となると、定型文の文章を大量作成しなければいけない人々にとってはかなり重宝しそうだ。中国だと、その代表格は中国共産党員である。まじめな党員ライフを送るためには、新たな習近平講話の学習会レポートなど、あまりやる気にならない文章を書きまくらなければならない。創造性は発揮すればするほど危険で、他の人と同じ決まり切った文章を書くほうが安全……というわけで、これまではテンプレをコピペして、すこしいじるという手法が横行していたのだが、今後はAIに書かせるという新時代の到来が予見される。
イラスト生成の精度はあまり高くない
……と思ったのだが、さすがに中国企業が開発したAI、不正利用できないような工夫がほどこされているようだ。
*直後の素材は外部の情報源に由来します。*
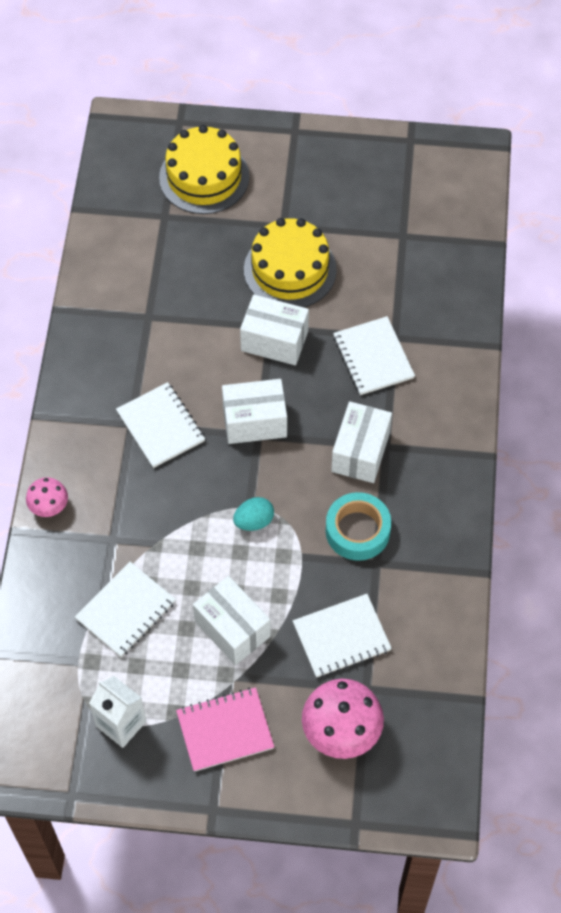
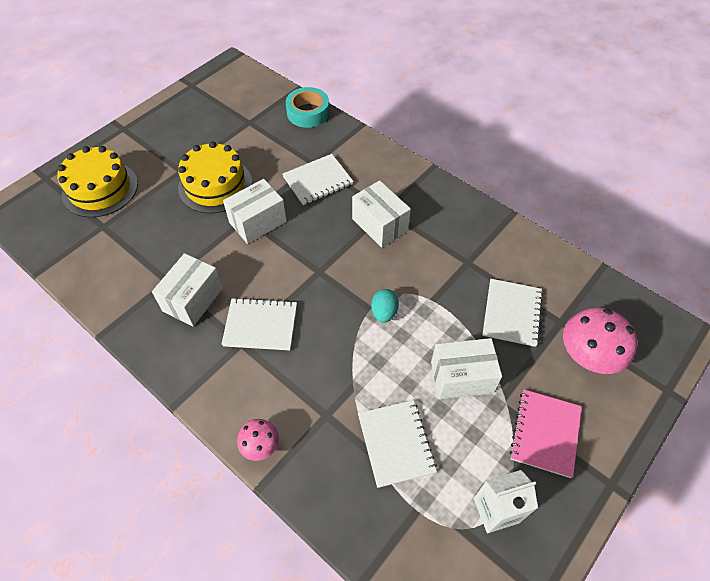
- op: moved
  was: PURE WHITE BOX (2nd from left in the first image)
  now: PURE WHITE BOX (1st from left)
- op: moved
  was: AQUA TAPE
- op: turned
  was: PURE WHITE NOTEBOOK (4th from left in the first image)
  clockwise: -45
「習近平思想学習会の報告を書いて」とお願いしたところ、「AI言語モデルである私はこの問題にどのように答えるのか、まだ学習しておりません」と断られてしまった。確かに中国共産党員がこぞってAI執筆レポートを提出するようになると、えらい人の怒りが炸裂しそうなだけに、こういう使い方はできないようにしておくべきだろう。
さて、見事な反省文を書いたアーニーボットだが、小説などクリエイティブな文章を書かせるとどうもうまくいかない。
さらに、イラスト作成機能ではこちらの意図を理解してもらえないケースが多かった。たとえば下記のイラストは「从宇宙看的长城」(宇宙から見た万里の長城)という言葉で生成したものだが、文法を理解できず宇宙と万里の長城を並べたものになっている。
米マイクロソフトの「Bing Image Creator」では、同じ中国語の指示を与えても、ちゃんと「宇宙から見た」という意図を正しく理解している。